In fact, I hold metaphysically freewill is impossible because there is no third choice; it’s either the outcome of rules (determined) or chance (probability). Even if we granted a ‘soul’ of some form, your ‘soul-self’ would have to make a choice…how do we make a choice? First we assess the current conditions, then we apply a set of rules and then we make a choice. But what is that choice? It’s either determined by our set of rules or it random…there is no third option. The idea of freewill, is to me, metaphysically incoherent. I could rant on this for pages, but hopefully you get the idea.
Now, it was mentioned that Ethan used a “meteor” hit as a way of explain why even if I choose to get candy I cannot. To be generous to Ethan, I think language fails here again. I think we are all on side with Harris, in that even if one accepted ‘freewill’ in some form, the constraints of the universe greatly restricts how it can be exercised.
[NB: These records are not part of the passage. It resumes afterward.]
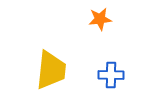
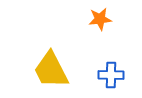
yellow trapezoid: rotated 147 degrees clockwise
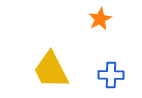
orange star: rotated 20 degrees counterclockwise
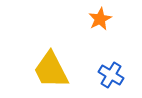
blue cross: rotated 30 degrees clockwise
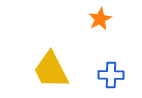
blue cross: rotated 30 degrees counterclockwise
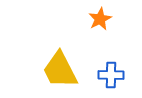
yellow trapezoid: moved 9 px right
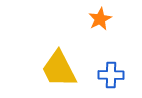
yellow trapezoid: moved 1 px left, 1 px up
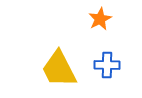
blue cross: moved 4 px left, 10 px up
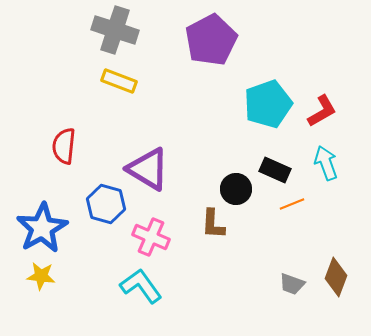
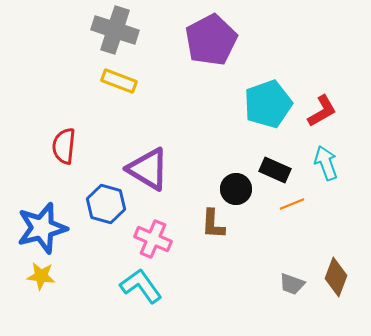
blue star: rotated 15 degrees clockwise
pink cross: moved 2 px right, 2 px down
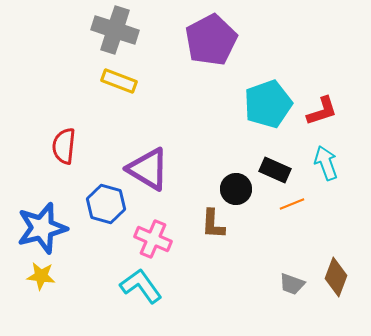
red L-shape: rotated 12 degrees clockwise
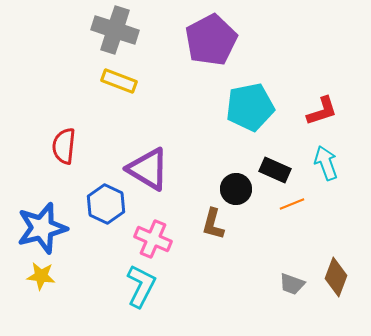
cyan pentagon: moved 18 px left, 3 px down; rotated 9 degrees clockwise
blue hexagon: rotated 9 degrees clockwise
brown L-shape: rotated 12 degrees clockwise
cyan L-shape: rotated 63 degrees clockwise
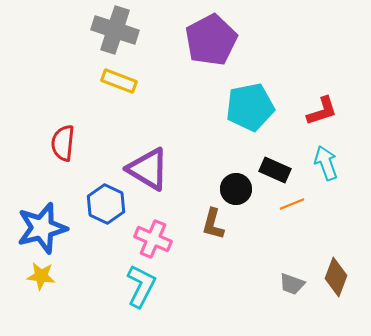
red semicircle: moved 1 px left, 3 px up
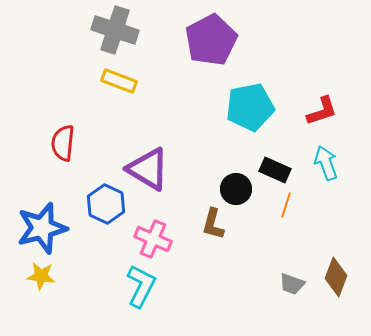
orange line: moved 6 px left, 1 px down; rotated 50 degrees counterclockwise
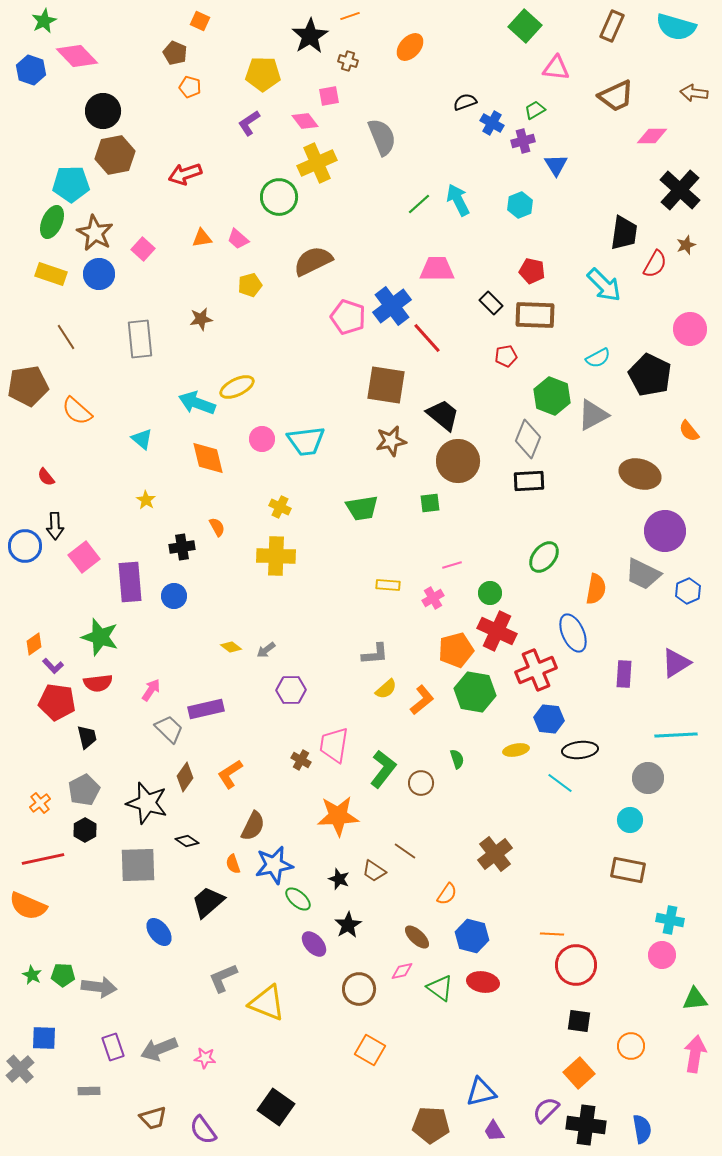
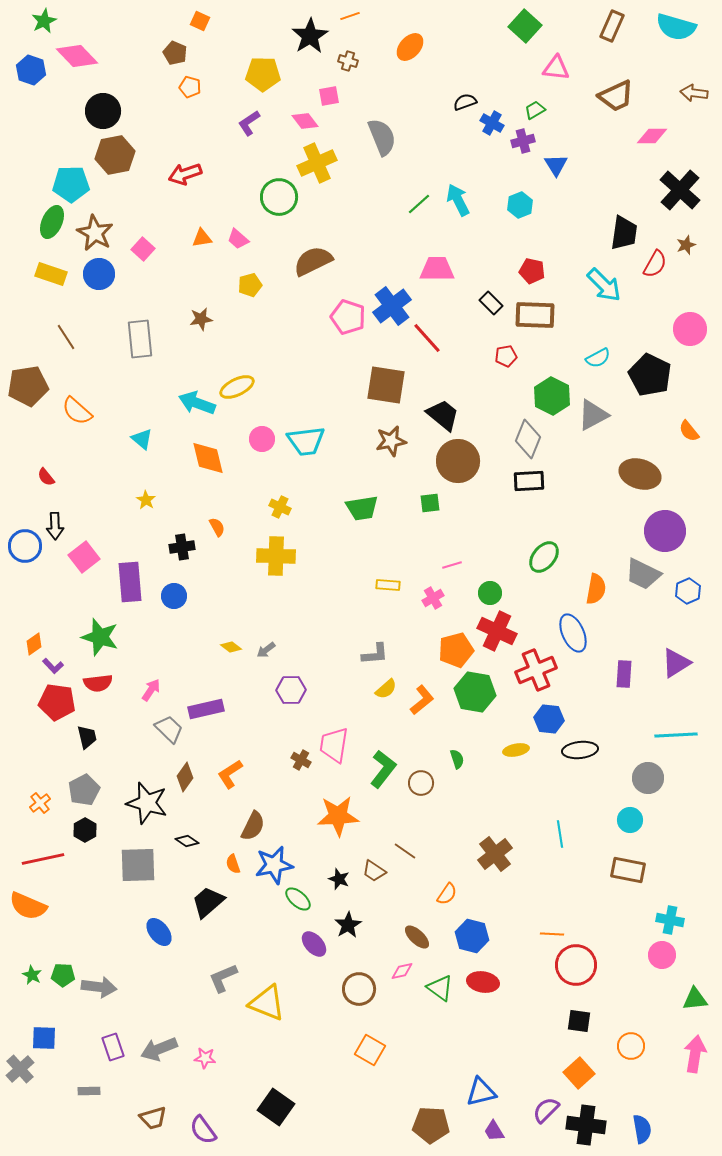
green hexagon at (552, 396): rotated 6 degrees clockwise
cyan line at (560, 783): moved 51 px down; rotated 44 degrees clockwise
So, although extreme, the point I think, is that much of what we perceive of our freedom really is quite constrained…I think to the point of not providing any space for freewill; I am less sure Ethan would agree there is NO room for freewill.
And this leads to a justifiable comment that although we may not have a complete understanding of how the brain works, we cannot rule out freewill. That said, all the evidence so far has not turned up even a mechanism for freewill…to me, freewill has even less possibility than psychic abilities like pre-cognition.
This argument about neuroscience does point out to a degree of what I would call ‘brain fetishism’; that freewill as we use it is exclusively the purview of the human mind…why? Largely it is a hangover of our religious background that postulated the immaterial ‘soul’ as the source of freewill and that souls were exclusively for humans (although some argue/hope their pets may have souls as well and animist give souls to everything).
If we accept that the immaterial cannot, by definition, interact with the material world; then why do we assume freewill exists only in the brain? Maybe the animists have it right, if I can have freewill, why not a cat, a tree or even a rock?
Now, we end on the great quandary of humanity experience; we may know we have no freewill but we have no choice but to act as though we do. One listener mentions that we can ‘affect’ determinism through education and advertising…that “if we see someone going down the path towards crime we should be compassionate and help them”. As already discussed, no, you can’t.
The quandary though is we cannot curl up and be ‘fatalistic’…in the same way we are condemned to experience the world in 3 dimension regardless of the fact(?) there are many more, likewise we must ‘exercise’ our freewill for the betterment of society.
This is why I call for a reform in the moralistic attitude we have to criminal justice. Crimes are committed and society must protect itself from these actions but we do not need to add to this a moral judgment when such a judgment is based on an illusionary foundation. The role of prisons should be a) protect society, b) provide social restitution and c) provide rehabilitation.
I think, whether I have a choice or not, I will advocate for a better educated, more communal society. One of the gifts of intelligence is to be able to take the raw material of experience and manipulated it so as to have a more accurate and better view of reality.
One must ask, if I could somehow ‘train’ myself NOT to experience the world with ‘free will’ what would that be like? Would it be as alien as being able to see 4 dimensions or a simple looking beyond the ‘apparent’ difference of race or gender and perceiving all as just people?
I hope that clarifies things…not that we have any choice in that <LOL>.